Burman, um olhar humano e social

GRAMADO

Luiz Carlos Merten, O Estado de S.Paulo

09 de agosto de 2010 | 00h00

Assim como não acreditam no formato campeonato de filmes para o seu festival, os curadores José Carlos Avellar e Sérgio Sanz apostam em mostras paralelas. Os filmes devem interagir, como tema ou formato de produção, competindo ou em seções paralelas, brasileiros ou latinos. O documentário Ojos Bien Abiertos: Um Viaje por Sudamérica, de Gonzalo Arijón, abriu a competição latina. Foi precedido, na tarde de sábado, pelo argentino Dos Hermanos, de Daniel Burman, fora de concurso.

O longa argentino dialoga com os filmes brasileiros de Jefferson De e Beto Souza pelo tema da família. Conta a história de um casal de irmãos. Após a morte da mãe, a irmã quer vender a casa. Afloram velhos ressentimentos. Burman filma bem (Abraço Partido) e seu tipo de cinema humano, rico em observações sociais, depende muito do ator. Graciela Borges, grande estrela argentina, que filmou com Leopoldo Torre Nilsson nos anos 1960 e renasceu como a matriarca de O Pântano, de Lucrecia Martel, nos anos 2000, é excepcional como essa mulher que passa feito trator sobre o irmão (e todos à sua volta).

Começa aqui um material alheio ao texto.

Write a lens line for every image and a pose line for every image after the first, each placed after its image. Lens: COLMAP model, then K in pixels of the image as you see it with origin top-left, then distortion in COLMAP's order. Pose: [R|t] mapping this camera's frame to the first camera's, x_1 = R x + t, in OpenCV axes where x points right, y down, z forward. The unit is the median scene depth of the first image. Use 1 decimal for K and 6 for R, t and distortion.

O uruguaio Arijón fez o que não deixa de "sua" versão de Ao Sul da Fronteira. Como Oliver Stone, ele viaja pela América boliviana, visitando países cujos presidentes criaram uma frente unida latina (Brasil, Venezuela, Chile, Argentina, Bolívia, Equador). Stone dialogou com a cúpula do poder. Arijón adota o ponto de vista do povo, mesmo que sua câmera acompanhe ora Lula, ora Hugo Chávez, ora Evo Morales. O farol é o livro As Veias Abertas da América Latina, de Eduardo Galeano, que Chávez oferece a Barack Obama no início. A tese: o Sul precisa ser pobre e subdesenvolvido para que o Norte possa ser rico e desenvolvido.

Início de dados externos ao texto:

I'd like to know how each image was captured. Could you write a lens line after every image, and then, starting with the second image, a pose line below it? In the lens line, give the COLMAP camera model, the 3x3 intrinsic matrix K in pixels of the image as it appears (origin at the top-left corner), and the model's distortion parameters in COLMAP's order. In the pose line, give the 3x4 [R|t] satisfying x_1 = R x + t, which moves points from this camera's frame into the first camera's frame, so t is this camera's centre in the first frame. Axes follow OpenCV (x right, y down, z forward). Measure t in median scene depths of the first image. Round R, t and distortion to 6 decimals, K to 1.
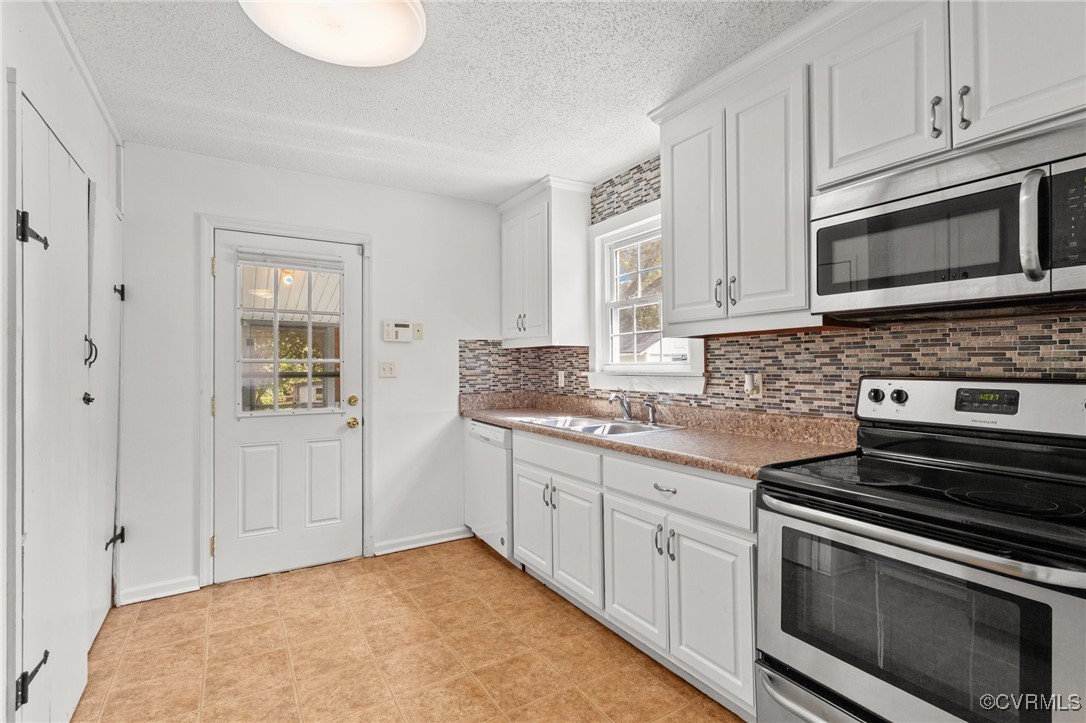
lens RADIAL K [[514.7, 0, 559.0], [0, 514.7, 359.9], [0, 0, 1]] dist [-0.000119, -0.000051]
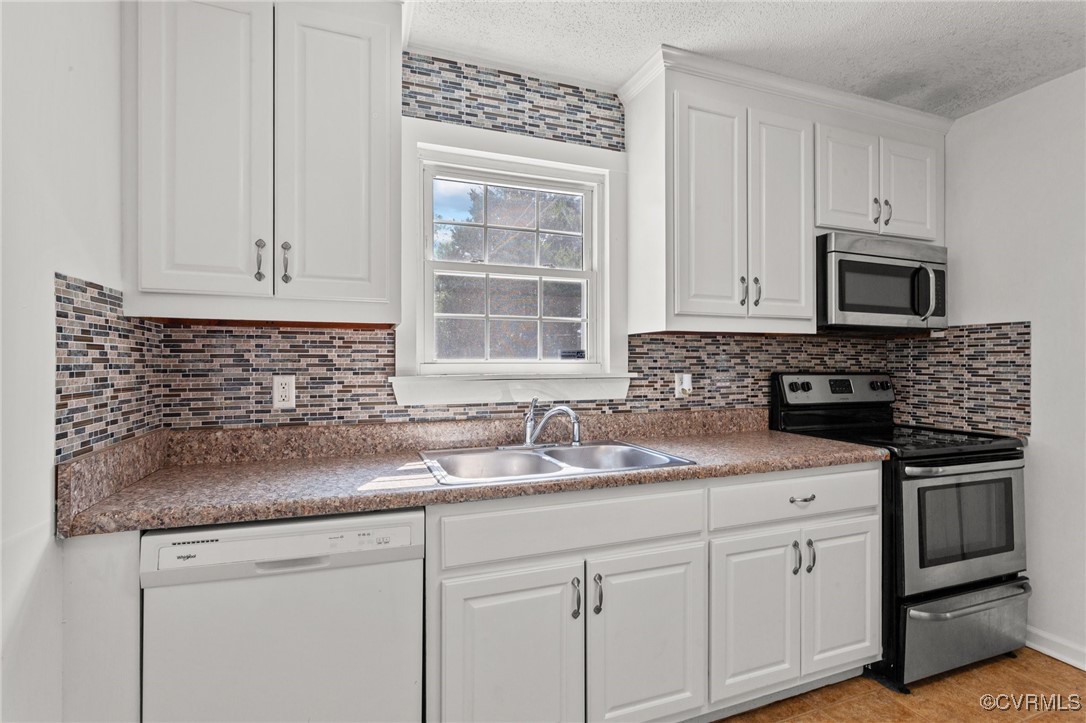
lens RADIAL K [[514.7, 0, 559.0], [0, 514.7, 359.9], [0, 0, 1]] dist [-0.000119, -0.000051]
pose [[0.196998, 0.013981, 0.980304, -0.609316], [-0.010263, 0.999873, -0.012198, 0.014815], [-0.980350, -0.007658, 0.197117, 0.972376]]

Há algo de "Pachamama", mas Arijón não experimenta a linguagem como Eryk Rocha. É mais direto, ousa menos. Como o documentário de Stone, sua viagem presta-se a certa crítica. Ele toma partido, não acredita na isenção jornalística. Está do lado dos oprimidos. Lula sai chamuscado: sua posse representa para o diretor a esperança de mudança. Um outro mundo é possível. Mas Lula, explica um dirigente comunitário da Amazônia, não é revolucionário. Ele veio do movimento sindical, crê (e se perde) na negociação. Morales e Chávez são revolucionários. A tese é polêmica. O filme tem imagens irrefutáveis como as verdades do livro de Galeano, um clássico da literatura de conscientização na AL.